=== Exercise ===
Exclude the pictures from your copy, and reproduce each entry below verbatim.

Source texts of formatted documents
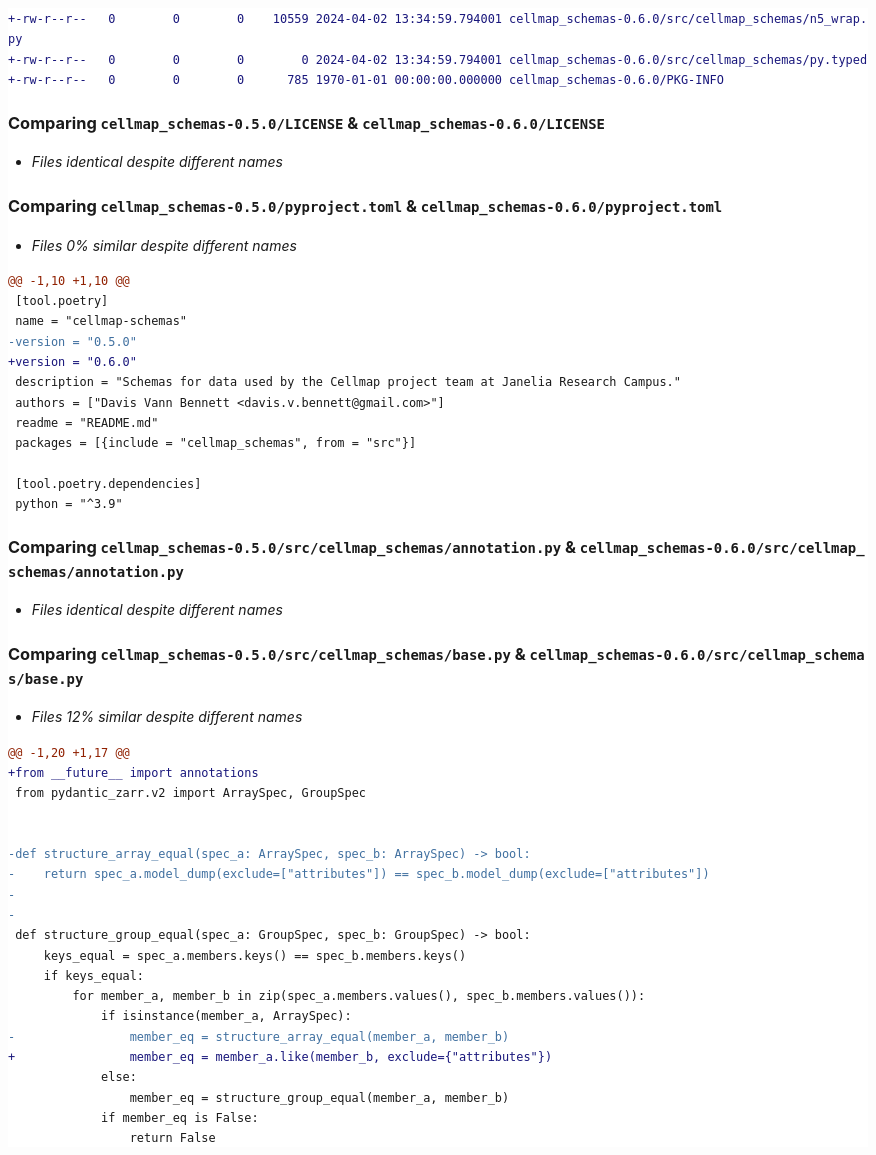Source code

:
 ```diff
+-rw-r--r--   0        0        0    10559 2024-04-02 13:34:59.794001 cellmap_schemas-0.6.0/src/cellmap_schemas/n5_wrap.py
+-rw-r--r--   0        0        0        0 2024-04-02 13:34:59.794001 cellmap_schemas-0.6.0/src/cellmap_schemas/py.typed
+-rw-r--r--   0        0        0      785 1970-01-01 00:00:00.000000 cellmap_schemas-0.6.0/PKG-INFO
```

### Comparing `cellmap_schemas-0.5.0/LICENSE` & `cellmap_schemas-0.6.0/LICENSE`

 * *Files identical despite different names*

### Comparing `cellmap_schemas-0.5.0/pyproject.toml` & `cellmap_schemas-0.6.0/pyproject.toml`

 * *Files 0% similar despite different names*

```diff
@@ -1,10 +1,10 @@
 [tool.poetry]
 name = "cellmap-schemas"
-version = "0.5.0"
+version = "0.6.0"
 description = "Schemas for data used by the Cellmap project team at Janelia Research Campus."
 authors = ["Davis Vann Bennett <davis.v.bennett@gmail.com>"]
 readme = "README.md"
 packages = [{include = "cellmap_schemas", from = "src"}]
 
 [tool.poetry.dependencies]
 python = "^3.9"
```

### Comparing `cellmap_schemas-0.5.0/src/cellmap_schemas/annotation.py` & `cellmap_schemas-0.6.0/src/cellmap_schemas/annotation.py`

 * *Files identical despite different names*

### Comparing `cellmap_schemas-0.5.0/src/cellmap_schemas/base.py` & `cellmap_schemas-0.6.0/src/cellmap_schemas/base.py`

 * *Files 12% similar despite different names*

```diff
@@ -1,20 +1,17 @@
+from __future__ import annotations
 from pydantic_zarr.v2 import ArraySpec, GroupSpec
 
 
-def structure_array_equal(spec_a: ArraySpec, spec_b: ArraySpec) -> bool:
-    return spec_a.model_dump(exclude=["attributes"]) == spec_b.model_dump(exclude=["attributes"])
-
-
 def structure_group_equal(spec_a: GroupSpec, spec_b: GroupSpec) -> bool:
     keys_equal = spec_a.members.keys() == spec_b.members.keys()
     if keys_equal:
         for member_a, member_b in zip(spec_a.members.values(), spec_b.members.values()):
             if isinstance(member_a, ArraySpec):
-                member_eq = structure_array_equal(member_a, member_b)
+                member_eq = member_a.like(member_b, exclude={"attributes"})
             else:
                 member_eq = structure_group_equal(member_a, member_b)
             if member_eq is False:
                 return False
```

=== Task response ===
Source code

:
 ```diff
+-rw-r--r--   0        0        0    10559 2024-04-02 13:34:59.794001 cellmap_schemas-0.6.0/src/cellmap_schemas/n5_wrap.py
+-rw-r--r--   0        0        0        0 2024-04-02 13:34:59.794001 cellmap_schemas-0.6.0/src/cellmap_schemas/py.typed
+-rw-r--r--   0        0        0      785 1970-01-01 00:00:00.000000 cellmap_schemas-0.6.0/PKG-INFO
```

### Comparing `cellmap_schemas-0.5.0/LICENSE` & `cellmap_schemas-0.6.0/LICENSE`

 * *Files identical despite different names*

### Comparing `cellmap_schemas-0.5.0/pyproject.toml` & `cellmap_schemas-0.6.0/pyproject.toml`

 * *Files 0% similar despite different names*

```diff
@@ -1,10 +1,10 @@
 [tool.poetry]
 name = "cellmap-schemas"
-version = "0.5.0"
+version = "0.6.0"
 description = "Schemas for data used by the Cellmap project team at Janelia Research Campus."
 authors = ["Davis Vann Bennett <davis.v.bennett@gmail.com>"]
 readme = "README.md"
 packages = [{include = "cellmap_schemas", from = "src"}]
 
 [tool.poetry.dependencies]
 python = "^3.9"
```

### Comparing `cellmap_schemas-0.5.0/src/cellmap_schemas/annotation.py` & `cellmap_schemas-0.6.0/src/cellmap_schemas/annotation.py`

 * *Files identical despite different names*

### Comparing `cellmap_schemas-0.5.0/src/cellmap_schemas/base.py` & `cellmap_schemas-0.6.0/src/cellmap_schemas/base.py`

 * *Files 12% similar despite different names*

```diff
@@ -1,20 +1,17 @@
+from __future__ import annotations
 from pydantic_zarr.v2 import ArraySpec, GroupSpec
 
 
-def structure_array_equal(spec_a: ArraySpec, spec_b: ArraySpec) -> bool:
-    return spec_a.model_dump(exclude=["attributes"]) == spec_b.model_dump(exclude=["attributes"])
-
-
 def structure_group_equal(spec_a: GroupSpec, spec_b: GroupSpec) -> bool:
     keys_equal = spec_a.members.keys() == spec_b.members.keys()
     if keys_equal:
         for member_a, member_b in zip(spec_a.members.values(), spec_b.members.values()):
             if isinstance(member_a, ArraySpec):
-                member_eq = structure_array_equal(member_a, member_b)
+                member_eq = member_a.like(member_b, exclude={"attributes"})
             else:
                 member_eq = structure_group_equal(member_a, member_b)
             if member_eq is False:
                 return False
```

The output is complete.